Less than 24 hours after being ousted as executive director of the NAACP, the Rev. Benjamin F. Chavis Jr. convened the second session of a black leadership summit yesterday that included few of the national figures who attended the first gathering in June.
Dr. Chavis forged ahead with the meeting without the prestige and money afforded by his former post with the National Association for the Advancement of Colored People. And it showed.
The conference is being held in a meeting room of West Baltimore's Bethel A.M.E. Church, rather than at the NAACP national headquarters. Luminaries such as Congressional Black Caucus Chairman Kweisi Mfume of Baltimore and the Rev. Jesse L. Jackson were absent.
The most recognizeable figure among the 60 people present at the summit's introductory session yesterday afternoon was Nation of Islam leader Louis Farrakhan, who sat by Dr. Chavis' side.
Many of the conferees, who passed a single wireless microphone around the U-shaped meeting tables to introduce themselves, were grass-roots community activists, about a quarter of them from Baltimore. That kind of turnout may not fit many people's definition of a summit, but Dr. Chavis betrayed no disappointment in the gathering.
"[We are here to concentrate], like a laser if you will, on the conditions of our people," Dr. Chavis said. "I already feel that this will not be the last summit."
Behind closed doors
Most of the summit is to be held behind closed doors. There was a public rally at West Baltimore's Enon Baptist Church last night, and a public town meeting is scheduled for tonight at Paul Laurence Dunbar Senior High School in East Baltimore.
The meeting of African-American leaders had been touted by Dr. Chavis and others as one of the top achievements in his brief tenure as head of the NAACP. No one else, they said, had been able to assemble a group of black leaders representing such a wide range of ideologies.
They also were proud that Dr. Chavis had defied critics who were angered that Minister Farrakhan was allowed to attend the first summit. The flap over Minister Farrakhan's presence produced what has become something of a rallying cry for Dr. Chavis:
"Never again will we allow force soutside the African-American community to attempt to dictate who we can meet with, where we can meet and what we can meet about. Never again."
But that defiance eventually contributed to Dr. Chavis' downfall as NAACP executive director.
Some board members said the NAACP's corporate and foundation donors were upset about the overtures to Minister Farrakhan, who they see as an anti-Semite. There also was concern over Dr. Chavis' handling of NAACP funds, because the group is laboring under a nearly $3 million deficit.
For his part, Dr. Chavis has blamed "outside" forces for pressuring the board to fire him.
Speaking on Black Entertainment Television's "Lead Story" program yesterday, he said: "I have considerable evidence that there were groups, organized groups, in New York City and Washington, D.C., some connected with right-wing Jewish groups, some even reactionary African-Americans [that] worked in coalition together to put pressure on the NAACP."

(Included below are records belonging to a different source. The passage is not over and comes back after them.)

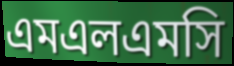
এমএলএমসি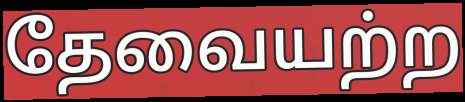
தேவையற்ற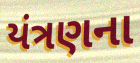
યંત્રણના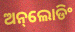
ଅନ୍‌ଲୋଡିଂ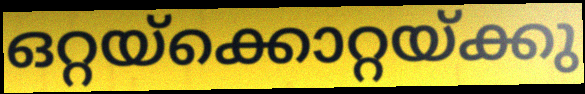
ഒറ്റയ്ക്കൊറ്റയ്ക്കുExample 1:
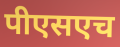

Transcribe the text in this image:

पीएसएच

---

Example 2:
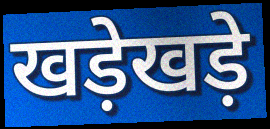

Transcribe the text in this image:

खड़ेखड़े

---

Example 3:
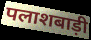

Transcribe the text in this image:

पलाशबाड़ी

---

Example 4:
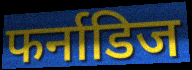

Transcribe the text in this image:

फर्नाडिज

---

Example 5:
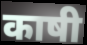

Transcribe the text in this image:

काषी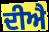
ਦੀਐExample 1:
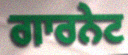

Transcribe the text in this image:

ਗਾਰਨੇਟ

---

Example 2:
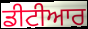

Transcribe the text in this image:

ਡੀਟੀਆਰ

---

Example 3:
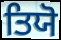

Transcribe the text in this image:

ਤਿਯੋ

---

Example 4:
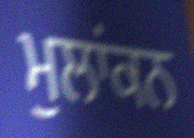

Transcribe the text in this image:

ਮੁਲਾਂਕਨ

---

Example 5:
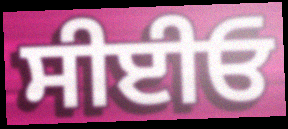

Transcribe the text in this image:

ਸੀਈਓ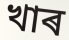
খাৰ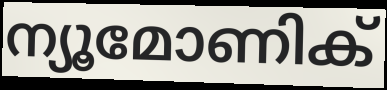
ന്യൂമോണിക്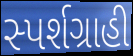
સ્પર્શગ્રાહીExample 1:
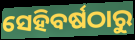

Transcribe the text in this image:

ସେହିବର୍ଷଠାରୁ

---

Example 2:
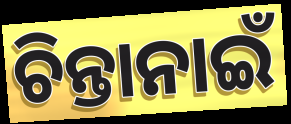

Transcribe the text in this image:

ଚିନ୍ତାନାଇଁ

After firing Dr. Chavis on Saturday evening, the NAACP board decided to postpone the summit -- at least one held under its auspices.

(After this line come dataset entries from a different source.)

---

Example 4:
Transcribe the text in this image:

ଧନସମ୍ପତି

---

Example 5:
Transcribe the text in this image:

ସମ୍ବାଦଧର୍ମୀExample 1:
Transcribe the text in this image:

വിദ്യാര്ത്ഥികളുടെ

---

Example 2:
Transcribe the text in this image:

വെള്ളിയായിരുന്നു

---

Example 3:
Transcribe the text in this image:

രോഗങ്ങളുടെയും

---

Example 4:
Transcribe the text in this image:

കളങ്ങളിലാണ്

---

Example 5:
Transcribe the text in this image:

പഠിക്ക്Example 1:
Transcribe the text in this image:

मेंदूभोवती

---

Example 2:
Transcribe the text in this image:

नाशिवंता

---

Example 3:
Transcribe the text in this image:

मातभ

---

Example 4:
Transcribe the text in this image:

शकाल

"Dr. Chavis had done 90 percent of the work. It made no sense to go ahead if the man with the plan wasn't there," said Ben F. Andrews Jr., vice chairman of the NAACP board.
Summit to go forward
But shortly after NAACP officials announced that the summit was postponed, a sober Dr. Chavis vowed that it would move forward.
And he was true to his word. During brief remarks before yesterday's meeting, he cast himself as a martyr.

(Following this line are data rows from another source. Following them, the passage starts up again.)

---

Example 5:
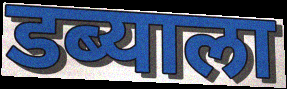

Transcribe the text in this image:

डब्यालाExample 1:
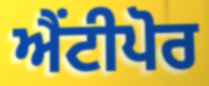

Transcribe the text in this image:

ਐਂਟੀਪੋਰ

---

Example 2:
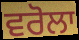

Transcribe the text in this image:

ਵਰੋਲਾ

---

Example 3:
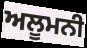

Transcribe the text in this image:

ਅਲੂਮਨੀ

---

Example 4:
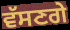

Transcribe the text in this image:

ਵੱਸਣਗੇ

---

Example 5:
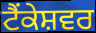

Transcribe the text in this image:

ਟੈਂਕੇਸ਼ਵਰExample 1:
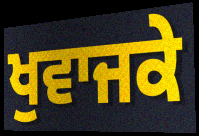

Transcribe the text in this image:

ਖੁਵਾਜਕੇ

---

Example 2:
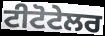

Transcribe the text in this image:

ਟੀਟੋਟੇਲਰ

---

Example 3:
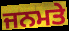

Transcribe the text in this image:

ਜਨਮਤੇ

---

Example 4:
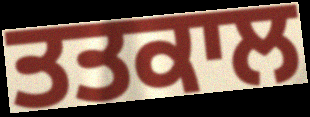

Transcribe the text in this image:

ਤਤਕਾਲ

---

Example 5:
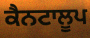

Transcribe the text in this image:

ਕੈਨਟਾਲੂਪ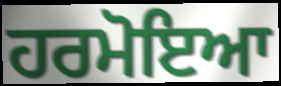
ਹਰਮੋਇਆ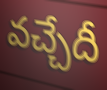
వచ్చేదీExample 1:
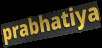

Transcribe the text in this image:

prabhatiya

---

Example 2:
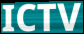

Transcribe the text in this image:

ICTV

"I recall that my election [to the NAACP post] took place on Good Friday in 1993," he said. "Now there's been a crucifixion. But today we celebrate the resurrection."
Dr. Chavis -- who introduced himself as the "convener" of the National African-American Leadership Summit -- said being fired by the NAACP board has left him freer to speak his mind.
"I feel a little liberated right now," he said. "I do not have a straitjacket on. I'm going to speak and act in a way that is solely in the interests of the African-American community."
Support for Chavis
Many of the conferees used their introductory remarks to offer words of support for Dr. Chavis -- and to criticize the NAACP board for removing him.
"The NAACP needs to be torn down and reconstructed," said former Baltimore state Sen. Clarence M. Mitchell III, the son of the late and legendary NAACP lobbyist Clarence M. Mitchell Jr.
He added that Dr. Chavis had "the spirit of the old NAACP that fought the struggle."
Minister Farrakhan did not speak directly to Dr. Chavis' battle with the NAACP board. Instead, he said, the goals of the leadership meeting -- to develop strategies to attack economic and social ills in black America -- are "bigger than any of us as personalities, bigger than any of our organizations."